■ **LISTED RECORDS**
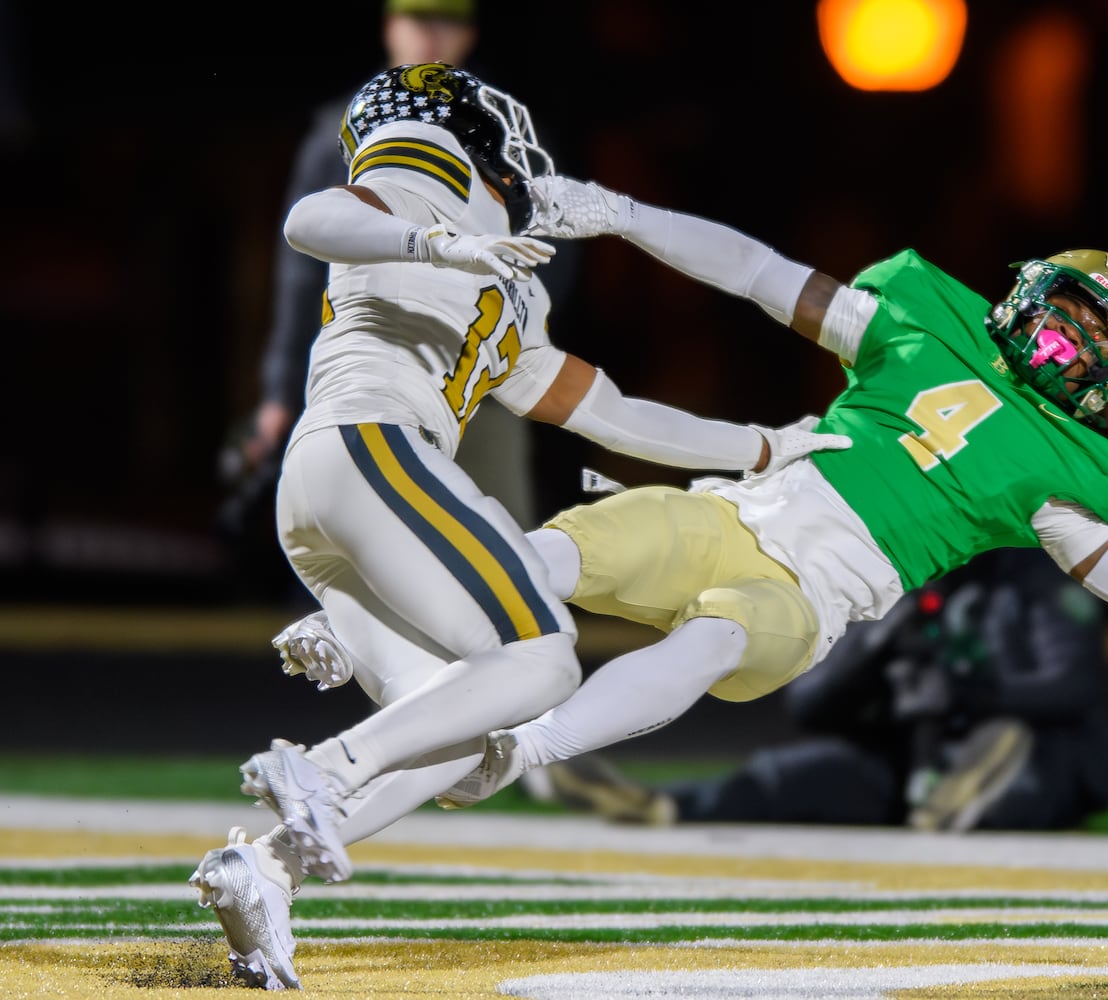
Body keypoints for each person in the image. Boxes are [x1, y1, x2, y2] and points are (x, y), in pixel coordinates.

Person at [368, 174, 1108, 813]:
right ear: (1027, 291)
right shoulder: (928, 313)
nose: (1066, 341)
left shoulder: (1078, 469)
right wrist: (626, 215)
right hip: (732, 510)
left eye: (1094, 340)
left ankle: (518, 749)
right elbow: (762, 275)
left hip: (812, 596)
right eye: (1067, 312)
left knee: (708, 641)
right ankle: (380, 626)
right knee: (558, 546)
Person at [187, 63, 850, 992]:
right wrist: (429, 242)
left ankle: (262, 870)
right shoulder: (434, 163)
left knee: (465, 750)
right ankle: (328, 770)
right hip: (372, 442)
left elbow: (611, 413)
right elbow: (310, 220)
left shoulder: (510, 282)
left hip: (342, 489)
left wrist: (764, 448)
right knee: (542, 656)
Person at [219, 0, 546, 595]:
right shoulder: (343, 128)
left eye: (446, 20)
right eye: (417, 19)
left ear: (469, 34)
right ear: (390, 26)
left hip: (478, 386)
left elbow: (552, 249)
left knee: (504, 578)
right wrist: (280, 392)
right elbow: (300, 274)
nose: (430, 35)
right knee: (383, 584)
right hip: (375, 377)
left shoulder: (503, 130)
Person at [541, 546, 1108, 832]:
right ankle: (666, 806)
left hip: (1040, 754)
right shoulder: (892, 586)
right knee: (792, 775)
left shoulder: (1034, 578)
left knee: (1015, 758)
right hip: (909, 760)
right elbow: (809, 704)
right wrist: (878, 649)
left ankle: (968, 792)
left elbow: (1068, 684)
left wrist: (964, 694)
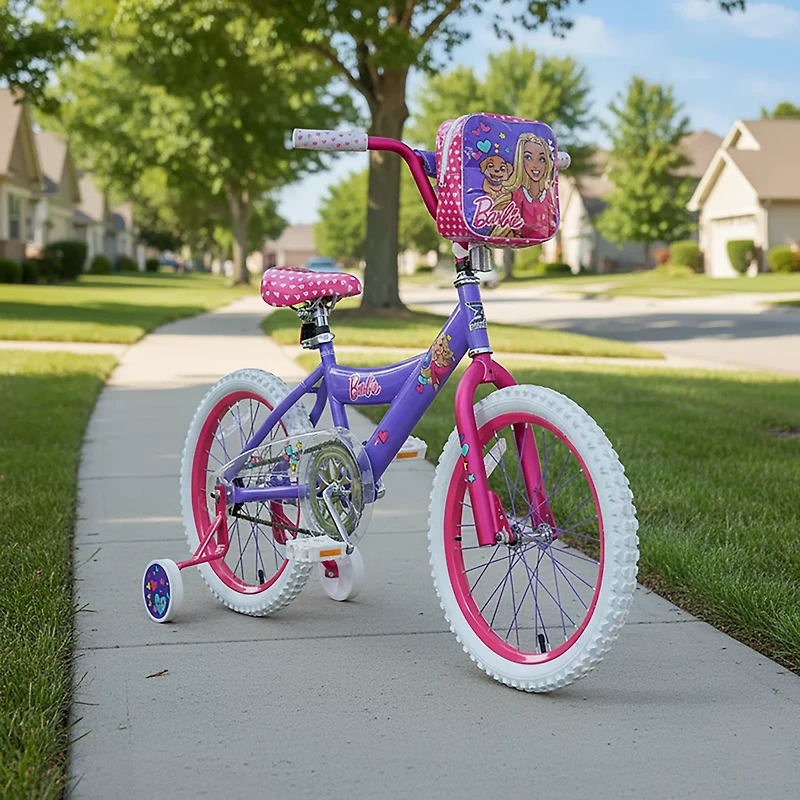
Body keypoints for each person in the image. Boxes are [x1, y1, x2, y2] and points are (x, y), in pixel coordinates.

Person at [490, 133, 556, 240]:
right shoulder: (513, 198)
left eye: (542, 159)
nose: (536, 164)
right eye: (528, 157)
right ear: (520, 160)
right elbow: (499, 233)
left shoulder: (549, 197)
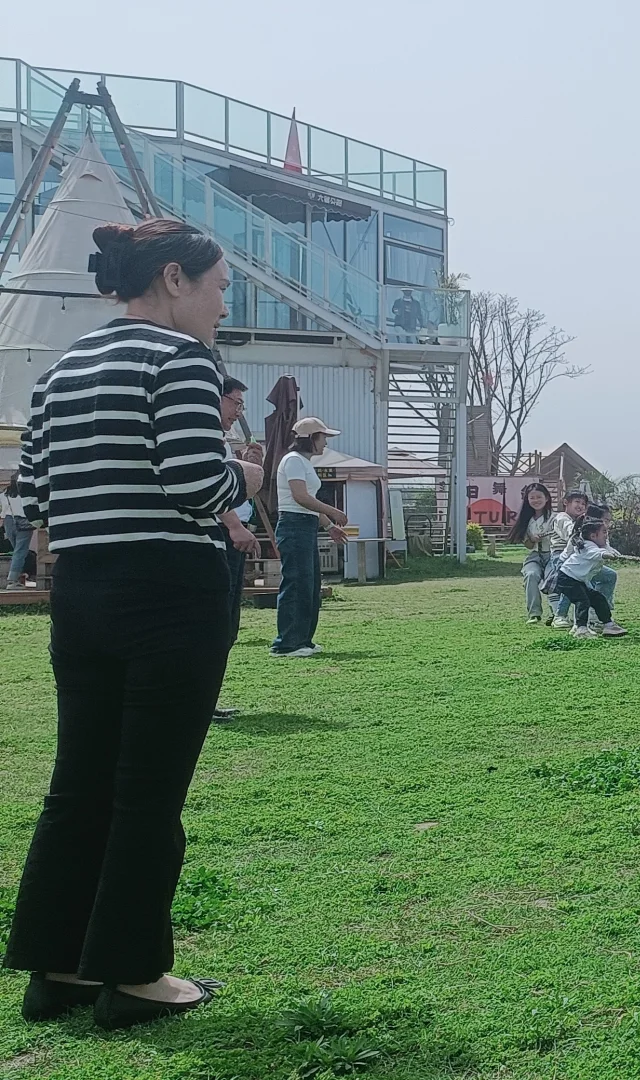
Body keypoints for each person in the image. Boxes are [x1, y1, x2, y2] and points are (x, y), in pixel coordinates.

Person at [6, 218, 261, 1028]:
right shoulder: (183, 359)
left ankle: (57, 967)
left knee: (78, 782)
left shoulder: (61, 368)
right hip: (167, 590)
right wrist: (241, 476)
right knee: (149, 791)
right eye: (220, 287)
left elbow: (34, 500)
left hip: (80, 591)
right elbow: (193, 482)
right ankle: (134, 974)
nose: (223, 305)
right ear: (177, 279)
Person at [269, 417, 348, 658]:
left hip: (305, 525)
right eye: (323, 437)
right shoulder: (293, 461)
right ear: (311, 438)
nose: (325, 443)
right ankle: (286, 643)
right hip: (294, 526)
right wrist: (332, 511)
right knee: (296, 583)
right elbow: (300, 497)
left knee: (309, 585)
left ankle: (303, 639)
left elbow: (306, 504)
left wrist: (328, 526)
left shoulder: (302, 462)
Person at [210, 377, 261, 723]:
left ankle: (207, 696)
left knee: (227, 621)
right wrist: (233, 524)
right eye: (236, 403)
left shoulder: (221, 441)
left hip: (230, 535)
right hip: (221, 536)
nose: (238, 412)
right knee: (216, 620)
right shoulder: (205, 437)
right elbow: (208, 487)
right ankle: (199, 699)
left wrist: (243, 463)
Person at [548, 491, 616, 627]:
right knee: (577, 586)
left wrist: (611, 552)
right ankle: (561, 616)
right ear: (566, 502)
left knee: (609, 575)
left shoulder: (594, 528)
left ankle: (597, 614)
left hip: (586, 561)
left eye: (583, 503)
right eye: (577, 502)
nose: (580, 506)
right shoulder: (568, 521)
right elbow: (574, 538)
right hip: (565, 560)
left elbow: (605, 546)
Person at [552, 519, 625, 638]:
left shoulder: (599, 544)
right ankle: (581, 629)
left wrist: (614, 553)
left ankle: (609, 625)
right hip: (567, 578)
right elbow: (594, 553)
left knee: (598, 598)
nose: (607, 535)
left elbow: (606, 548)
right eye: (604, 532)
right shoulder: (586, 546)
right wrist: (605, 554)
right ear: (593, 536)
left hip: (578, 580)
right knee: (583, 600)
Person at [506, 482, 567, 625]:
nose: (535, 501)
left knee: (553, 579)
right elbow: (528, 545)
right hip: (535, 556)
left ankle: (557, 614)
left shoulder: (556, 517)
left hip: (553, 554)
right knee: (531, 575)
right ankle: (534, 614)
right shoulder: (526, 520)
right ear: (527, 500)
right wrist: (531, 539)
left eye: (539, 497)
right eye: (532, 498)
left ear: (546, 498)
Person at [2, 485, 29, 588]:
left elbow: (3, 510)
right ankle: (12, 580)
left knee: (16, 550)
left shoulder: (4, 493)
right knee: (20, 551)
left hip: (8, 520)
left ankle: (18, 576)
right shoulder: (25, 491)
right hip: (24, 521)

...

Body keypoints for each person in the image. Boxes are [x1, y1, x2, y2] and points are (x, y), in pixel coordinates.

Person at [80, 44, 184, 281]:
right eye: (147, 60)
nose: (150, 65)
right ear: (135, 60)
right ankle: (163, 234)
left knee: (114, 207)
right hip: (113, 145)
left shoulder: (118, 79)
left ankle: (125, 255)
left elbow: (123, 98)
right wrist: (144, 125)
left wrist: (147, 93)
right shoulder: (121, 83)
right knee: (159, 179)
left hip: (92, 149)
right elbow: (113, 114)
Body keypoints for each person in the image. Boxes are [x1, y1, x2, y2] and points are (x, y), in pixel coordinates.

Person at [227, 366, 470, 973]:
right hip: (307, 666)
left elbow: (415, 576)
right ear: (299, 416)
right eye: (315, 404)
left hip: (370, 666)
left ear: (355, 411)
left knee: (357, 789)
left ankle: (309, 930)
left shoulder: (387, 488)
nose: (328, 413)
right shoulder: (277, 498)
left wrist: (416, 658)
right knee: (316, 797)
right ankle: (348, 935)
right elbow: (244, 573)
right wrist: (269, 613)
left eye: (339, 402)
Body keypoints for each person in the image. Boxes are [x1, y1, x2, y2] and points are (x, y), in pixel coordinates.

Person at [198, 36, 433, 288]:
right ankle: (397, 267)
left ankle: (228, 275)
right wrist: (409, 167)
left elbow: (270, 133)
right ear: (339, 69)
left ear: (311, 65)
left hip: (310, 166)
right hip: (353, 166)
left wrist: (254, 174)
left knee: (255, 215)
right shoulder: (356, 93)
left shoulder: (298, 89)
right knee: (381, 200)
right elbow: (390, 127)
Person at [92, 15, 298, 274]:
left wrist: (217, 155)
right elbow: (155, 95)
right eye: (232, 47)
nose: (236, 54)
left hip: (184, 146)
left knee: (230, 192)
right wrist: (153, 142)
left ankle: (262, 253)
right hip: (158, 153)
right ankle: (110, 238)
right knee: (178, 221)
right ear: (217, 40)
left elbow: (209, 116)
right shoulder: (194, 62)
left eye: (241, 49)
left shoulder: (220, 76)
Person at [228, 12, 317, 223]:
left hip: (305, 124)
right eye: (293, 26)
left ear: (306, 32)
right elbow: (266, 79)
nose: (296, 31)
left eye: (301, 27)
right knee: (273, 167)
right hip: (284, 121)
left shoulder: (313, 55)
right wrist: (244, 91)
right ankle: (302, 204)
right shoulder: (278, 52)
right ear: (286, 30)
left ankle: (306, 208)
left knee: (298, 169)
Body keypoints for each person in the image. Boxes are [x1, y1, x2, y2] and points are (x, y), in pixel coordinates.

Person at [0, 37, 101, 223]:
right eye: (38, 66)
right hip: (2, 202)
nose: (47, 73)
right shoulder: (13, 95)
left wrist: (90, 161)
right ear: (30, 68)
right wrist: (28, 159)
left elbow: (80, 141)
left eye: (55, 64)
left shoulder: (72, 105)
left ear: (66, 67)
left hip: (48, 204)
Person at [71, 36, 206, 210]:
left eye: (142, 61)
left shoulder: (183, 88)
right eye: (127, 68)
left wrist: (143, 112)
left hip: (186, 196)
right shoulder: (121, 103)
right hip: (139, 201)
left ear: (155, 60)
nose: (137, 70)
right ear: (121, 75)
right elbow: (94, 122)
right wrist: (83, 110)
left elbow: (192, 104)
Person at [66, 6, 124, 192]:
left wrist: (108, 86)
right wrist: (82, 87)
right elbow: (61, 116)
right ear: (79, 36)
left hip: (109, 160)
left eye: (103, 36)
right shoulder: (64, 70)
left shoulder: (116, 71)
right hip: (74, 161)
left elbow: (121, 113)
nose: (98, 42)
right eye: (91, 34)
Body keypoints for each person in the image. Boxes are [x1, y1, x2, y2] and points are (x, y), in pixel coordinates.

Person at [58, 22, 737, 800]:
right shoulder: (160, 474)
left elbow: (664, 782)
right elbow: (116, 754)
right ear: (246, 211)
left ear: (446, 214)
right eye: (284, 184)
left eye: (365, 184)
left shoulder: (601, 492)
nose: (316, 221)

* * *

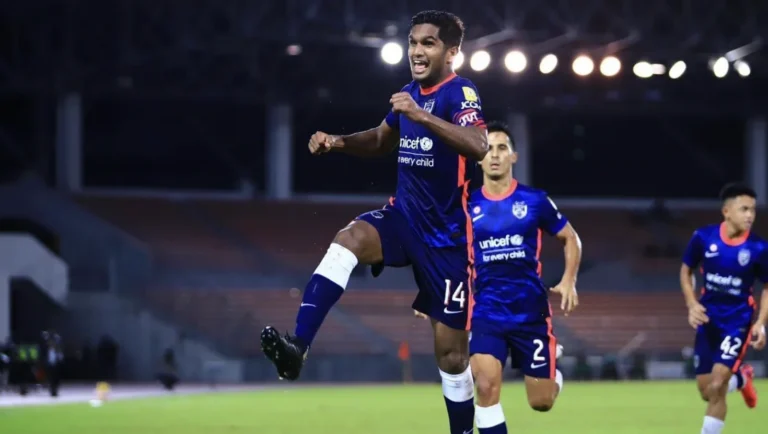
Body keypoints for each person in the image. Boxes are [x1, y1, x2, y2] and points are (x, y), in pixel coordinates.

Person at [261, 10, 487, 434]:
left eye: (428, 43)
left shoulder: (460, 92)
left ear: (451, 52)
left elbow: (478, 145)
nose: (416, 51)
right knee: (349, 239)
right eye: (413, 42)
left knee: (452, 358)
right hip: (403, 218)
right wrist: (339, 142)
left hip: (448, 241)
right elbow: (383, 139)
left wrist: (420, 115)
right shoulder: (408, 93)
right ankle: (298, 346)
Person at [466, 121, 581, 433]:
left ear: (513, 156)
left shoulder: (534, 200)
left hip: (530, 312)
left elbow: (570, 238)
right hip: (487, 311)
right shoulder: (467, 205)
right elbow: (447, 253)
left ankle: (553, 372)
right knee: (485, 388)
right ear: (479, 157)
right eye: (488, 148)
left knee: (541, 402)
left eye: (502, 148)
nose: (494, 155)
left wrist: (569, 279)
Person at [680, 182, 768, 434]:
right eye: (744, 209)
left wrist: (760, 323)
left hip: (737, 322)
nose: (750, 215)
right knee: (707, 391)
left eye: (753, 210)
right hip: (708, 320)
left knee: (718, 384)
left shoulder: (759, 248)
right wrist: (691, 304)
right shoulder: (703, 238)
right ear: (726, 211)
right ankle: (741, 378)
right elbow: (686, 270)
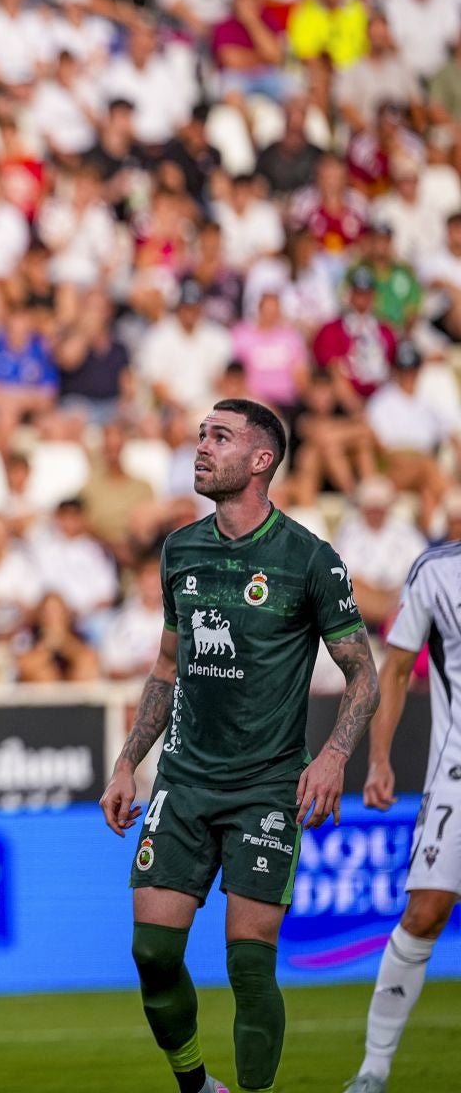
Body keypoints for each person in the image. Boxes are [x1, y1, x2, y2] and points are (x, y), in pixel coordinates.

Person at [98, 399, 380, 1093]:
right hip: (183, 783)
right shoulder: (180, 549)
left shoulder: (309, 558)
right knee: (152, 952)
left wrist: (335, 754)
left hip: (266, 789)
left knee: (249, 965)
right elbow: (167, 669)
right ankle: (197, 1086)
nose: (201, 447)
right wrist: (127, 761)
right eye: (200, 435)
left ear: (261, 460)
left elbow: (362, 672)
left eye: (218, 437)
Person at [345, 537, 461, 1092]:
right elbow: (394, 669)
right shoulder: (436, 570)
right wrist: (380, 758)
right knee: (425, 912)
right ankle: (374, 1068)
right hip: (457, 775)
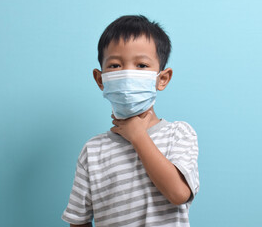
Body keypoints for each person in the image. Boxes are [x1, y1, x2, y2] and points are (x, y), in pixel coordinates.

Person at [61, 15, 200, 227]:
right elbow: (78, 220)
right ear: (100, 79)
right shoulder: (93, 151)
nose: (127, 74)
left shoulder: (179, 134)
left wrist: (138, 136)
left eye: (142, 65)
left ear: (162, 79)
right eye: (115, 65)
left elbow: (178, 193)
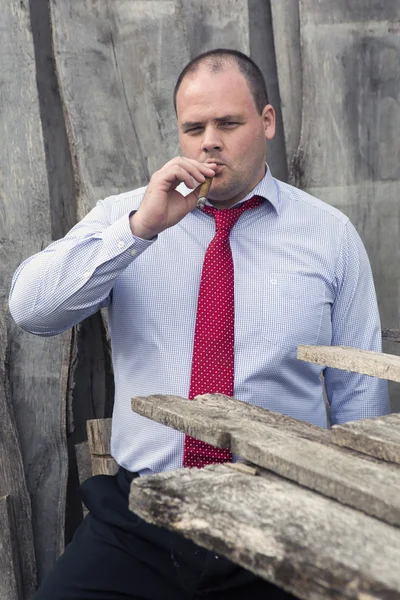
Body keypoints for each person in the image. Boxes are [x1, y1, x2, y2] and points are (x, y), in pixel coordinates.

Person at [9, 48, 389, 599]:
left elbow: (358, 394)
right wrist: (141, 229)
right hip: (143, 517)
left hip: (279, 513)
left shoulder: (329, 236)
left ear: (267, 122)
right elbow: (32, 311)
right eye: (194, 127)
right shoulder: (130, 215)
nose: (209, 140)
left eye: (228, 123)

■ **YOUR GOAL**
From the line that has "right knee: (178, 221)" through the line that has "nose: (316, 221)", copy every line exactly as it appears above, and leave out all others.

■ **RESULT OF THE EXERCISE**
right knee: (178, 221)
right ear: (217, 40)
left elbow: (209, 116)
right shoulder: (194, 62)
left eye: (241, 49)
left shoulder: (220, 76)
Person at [228, 12, 317, 223]:
left hip: (305, 124)
right eye: (293, 26)
left ear: (306, 32)
right elbow: (266, 79)
nose: (296, 31)
left eye: (301, 27)
right knee: (273, 167)
right hip: (284, 121)
left shoulder: (313, 55)
right wrist: (244, 91)
right ankle: (302, 204)
right shoulder: (278, 52)
right ear: (286, 30)
left ankle: (306, 208)
left knee: (298, 169)
Body keypoints for each person in the image. Boxes are [x1, y1, x2, y2] and points are (x, y), in pixel coordinates.

Person at [0, 37, 101, 223]:
right eye: (38, 66)
right hip: (2, 202)
nose: (47, 73)
right shoulder: (13, 95)
left wrist: (90, 161)
right ear: (30, 68)
right wrist: (28, 159)
left elbow: (80, 141)
left eye: (55, 64)
left shoulder: (72, 105)
left ear: (66, 67)
left hip: (48, 204)
Person at [71, 36, 206, 210]:
left eye: (142, 61)
left shoulder: (183, 88)
right eye: (127, 68)
left wrist: (143, 112)
left hip: (186, 196)
right shoulder: (121, 103)
right hip: (139, 201)
left ear: (155, 60)
nose: (137, 70)
right ear: (121, 75)
right elbow: (94, 122)
right wrist: (83, 110)
left elbow: (192, 104)
Person at [66, 6, 124, 192]:
left wrist: (108, 86)
right wrist: (82, 87)
right elbow: (61, 116)
right ear: (79, 36)
left hip: (109, 160)
left eye: (103, 36)
right shoulder: (64, 70)
left shoulder: (116, 71)
right hip: (74, 161)
left elbow: (121, 113)
nose: (98, 42)
right eye: (91, 34)
Body keypoints for each person in the image. Boxes are [x1, y1, x2, y2] and points are (x, y), in pixel coordinates.

Person at [58, 22, 737, 800]:
right shoulder: (160, 474)
left elbow: (664, 782)
right elbow: (116, 754)
right ear: (246, 211)
left ear: (446, 214)
right eye: (284, 184)
left eye: (365, 184)
left shoulder: (601, 492)
nose: (316, 221)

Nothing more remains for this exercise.